The highlight for me at ULearn15 was Ann Milne’s presentation entitled: “Leadership and achievement through culturally responsive, critical, social justice pedagogies”. This was exactly the kind of confronting, crunchy learning I love from ULearn. While I can’t say yet I fully understand all of Ann’s talk, nor can I say I necessarily agree with some of the specifics of her message, I can say, totally in line with my word for the year, that the learning was powerful.

In her presentation, Ann unpacked the concept of “as Maori”. She was superbly supported by the action research of her “warrior scholars” who have dived into this morass. Some of the ideas she raised really had an impact on me and resonated with me. I was particularly struck by the idea that learners shouldn’t have to leave their identity at the door – that Maori (and, I would argue, all learners) have the right to an education that affirms who you are. I wonder what I have done as a teacher to support Maori learners in their identity as Maori, and whether I have positioned Maori identity as an asset and as a key to success. I frankly acknowledge that I have a lot to learn about tikanga Maori and te ao Maori, but this is learning I am excited to engage with.

Ann spoke of Kia Aroha College’s “pedagogy of whanau“, which has been fully unpacked to tangibly define it in all, and I mean all, aspects of school life. The question of ‘where’s the whanau in that?’ is a great tool to keep focused on this central vision. It is powerful in its simplicity and complexity.

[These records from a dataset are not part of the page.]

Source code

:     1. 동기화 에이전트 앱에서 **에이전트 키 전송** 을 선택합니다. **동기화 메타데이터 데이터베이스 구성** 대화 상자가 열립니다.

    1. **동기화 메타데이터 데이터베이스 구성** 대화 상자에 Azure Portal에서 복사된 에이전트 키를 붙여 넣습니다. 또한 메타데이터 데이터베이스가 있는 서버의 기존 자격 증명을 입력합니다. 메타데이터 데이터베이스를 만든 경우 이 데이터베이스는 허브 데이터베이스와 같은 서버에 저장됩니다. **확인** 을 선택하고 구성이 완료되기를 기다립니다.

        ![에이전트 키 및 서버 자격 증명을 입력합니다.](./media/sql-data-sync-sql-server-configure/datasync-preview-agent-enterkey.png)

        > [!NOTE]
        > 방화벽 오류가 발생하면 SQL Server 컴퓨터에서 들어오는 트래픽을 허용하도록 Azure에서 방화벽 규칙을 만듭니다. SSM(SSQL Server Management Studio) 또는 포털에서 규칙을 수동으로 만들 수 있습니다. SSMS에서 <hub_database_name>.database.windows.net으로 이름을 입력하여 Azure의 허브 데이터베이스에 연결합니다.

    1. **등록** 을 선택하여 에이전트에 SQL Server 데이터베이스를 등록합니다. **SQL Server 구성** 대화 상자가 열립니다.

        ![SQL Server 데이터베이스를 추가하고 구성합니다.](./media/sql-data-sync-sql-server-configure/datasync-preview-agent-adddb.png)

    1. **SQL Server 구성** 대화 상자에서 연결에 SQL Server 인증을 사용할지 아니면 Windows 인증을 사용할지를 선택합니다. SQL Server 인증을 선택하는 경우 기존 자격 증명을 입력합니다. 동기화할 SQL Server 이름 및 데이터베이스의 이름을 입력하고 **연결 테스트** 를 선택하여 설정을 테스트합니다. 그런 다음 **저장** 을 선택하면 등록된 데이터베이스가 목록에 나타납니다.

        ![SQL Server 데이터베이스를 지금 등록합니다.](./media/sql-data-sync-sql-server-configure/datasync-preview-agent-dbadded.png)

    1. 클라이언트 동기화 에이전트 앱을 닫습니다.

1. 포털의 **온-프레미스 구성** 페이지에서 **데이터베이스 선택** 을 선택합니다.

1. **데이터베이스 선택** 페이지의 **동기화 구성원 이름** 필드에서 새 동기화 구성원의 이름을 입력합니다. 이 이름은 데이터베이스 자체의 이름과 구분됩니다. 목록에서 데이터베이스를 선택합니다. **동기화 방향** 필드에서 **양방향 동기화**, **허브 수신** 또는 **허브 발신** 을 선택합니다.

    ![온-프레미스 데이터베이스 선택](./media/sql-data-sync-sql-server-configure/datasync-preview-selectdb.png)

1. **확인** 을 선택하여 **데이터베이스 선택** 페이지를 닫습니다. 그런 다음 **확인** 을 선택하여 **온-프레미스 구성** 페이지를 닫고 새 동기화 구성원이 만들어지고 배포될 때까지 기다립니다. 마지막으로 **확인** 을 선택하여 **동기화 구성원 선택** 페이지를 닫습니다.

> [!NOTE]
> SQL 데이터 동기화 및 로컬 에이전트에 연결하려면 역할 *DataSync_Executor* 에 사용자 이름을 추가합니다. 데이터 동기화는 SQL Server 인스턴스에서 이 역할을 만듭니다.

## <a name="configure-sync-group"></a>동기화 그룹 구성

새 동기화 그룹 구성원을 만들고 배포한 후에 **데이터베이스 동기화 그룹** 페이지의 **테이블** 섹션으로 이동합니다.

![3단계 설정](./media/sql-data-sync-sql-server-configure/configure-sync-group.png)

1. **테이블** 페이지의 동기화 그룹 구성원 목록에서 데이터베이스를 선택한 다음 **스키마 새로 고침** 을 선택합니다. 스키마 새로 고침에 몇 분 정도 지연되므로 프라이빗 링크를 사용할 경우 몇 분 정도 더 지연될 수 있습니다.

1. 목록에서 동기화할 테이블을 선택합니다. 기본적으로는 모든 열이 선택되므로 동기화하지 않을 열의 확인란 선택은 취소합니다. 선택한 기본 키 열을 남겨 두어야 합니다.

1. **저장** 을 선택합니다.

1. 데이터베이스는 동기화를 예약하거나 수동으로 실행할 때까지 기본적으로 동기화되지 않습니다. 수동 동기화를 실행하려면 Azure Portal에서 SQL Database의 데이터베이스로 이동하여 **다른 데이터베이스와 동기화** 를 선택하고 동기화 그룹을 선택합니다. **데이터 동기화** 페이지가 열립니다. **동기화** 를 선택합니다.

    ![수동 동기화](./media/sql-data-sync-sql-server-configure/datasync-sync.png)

I can see connections here to the learning I have been doing this year around relationships, where I have come to (re)discover how crucial manaakitanga and whanaungatanga are to me both professionally and personally. And I wonder, building on the session Deanne Thomas facilitated for us 2015 CORE eFellows, how digital technologies/eLearning/future-focused learning might support and enhance tikanga Maori.

Certainly the ideas of shifting the locus of control away from the teacher, allowing greater equity of access to knowledge (but in Te Reo?), and thus learning moving towards being student-centred and personalised, must allow space for relationships to be fostered and nurtured. How else might schools enable Maori learners’ success as Maori? Where’s the whanau in our mainstream schools at present?